Yes one year no matter the species, size, or starting MC. 

Real answer: Maybe. It all depends on the species, size, and starting MC. Also on how you'll process them. Lathe? Carving? If you're turning them you want to turn them green. If carving them, same thing. Green. If you're making a fancy multi-piece stick which may require knurled inserts to accept a countersunk machine screw etc. then do that while green also so the wood will tighten around the inserts, holding them in for life. 

Once they're processed they can be used green even as they dry, unless you need to apply something other than an oil finish. For the most part, unless you're applying a poly type finish, you don't need to dry them. If you do need or want to, it depends on the species of wood as to whether or not you can get away with a fan, light bulb, and large PVC tube etc.
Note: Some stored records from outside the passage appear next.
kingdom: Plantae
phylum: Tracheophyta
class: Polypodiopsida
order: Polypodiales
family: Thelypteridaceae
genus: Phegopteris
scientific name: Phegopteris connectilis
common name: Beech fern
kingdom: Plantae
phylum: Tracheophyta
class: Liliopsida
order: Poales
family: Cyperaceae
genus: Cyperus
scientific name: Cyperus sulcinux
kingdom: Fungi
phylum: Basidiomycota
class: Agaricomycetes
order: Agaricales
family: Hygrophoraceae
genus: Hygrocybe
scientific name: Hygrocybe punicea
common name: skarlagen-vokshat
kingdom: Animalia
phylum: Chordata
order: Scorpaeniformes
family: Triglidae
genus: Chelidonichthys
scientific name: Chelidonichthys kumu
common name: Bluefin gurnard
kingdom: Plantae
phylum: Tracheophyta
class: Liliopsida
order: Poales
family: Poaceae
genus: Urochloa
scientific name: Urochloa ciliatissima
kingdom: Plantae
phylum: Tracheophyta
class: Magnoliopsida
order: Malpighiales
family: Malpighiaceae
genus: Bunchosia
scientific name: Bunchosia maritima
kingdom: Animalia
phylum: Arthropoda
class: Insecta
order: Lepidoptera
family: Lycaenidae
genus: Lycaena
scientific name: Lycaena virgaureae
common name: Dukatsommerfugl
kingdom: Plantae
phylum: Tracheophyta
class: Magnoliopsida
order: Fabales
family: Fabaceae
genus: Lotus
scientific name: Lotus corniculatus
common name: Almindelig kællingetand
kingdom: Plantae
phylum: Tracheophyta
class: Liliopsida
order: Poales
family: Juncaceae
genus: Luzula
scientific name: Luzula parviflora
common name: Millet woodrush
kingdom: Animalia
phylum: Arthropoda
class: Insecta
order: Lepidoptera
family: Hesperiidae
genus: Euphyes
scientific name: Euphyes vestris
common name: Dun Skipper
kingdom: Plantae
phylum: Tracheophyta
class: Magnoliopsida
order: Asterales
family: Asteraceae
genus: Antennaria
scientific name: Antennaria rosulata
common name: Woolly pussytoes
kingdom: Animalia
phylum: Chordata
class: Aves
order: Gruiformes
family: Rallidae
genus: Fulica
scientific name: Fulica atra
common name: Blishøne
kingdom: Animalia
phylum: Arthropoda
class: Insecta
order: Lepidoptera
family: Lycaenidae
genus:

Never made a walking stick myself, but I know a little about wood in general so that's my two pennies.


----------



## MidGAOutdoor (Apr 7, 2011)

thanks man.


----------



## Tennessee Tim (Dec 15, 2010)

Set you up a miniture Daren kiln:thumbsup:. On canes would take less than a month depending on starting mc and species. The light bulbs are not going to dry correctly....too much heat up front and not enough moisture removal, moisture too deep for 3 days!!!!.......or go vacuum kiln for speed.

Tex T leaving green and dry natural is best.....but long wait for finishing.

Have a Blessed day in Jesus's Awesome Love,
Tim


----------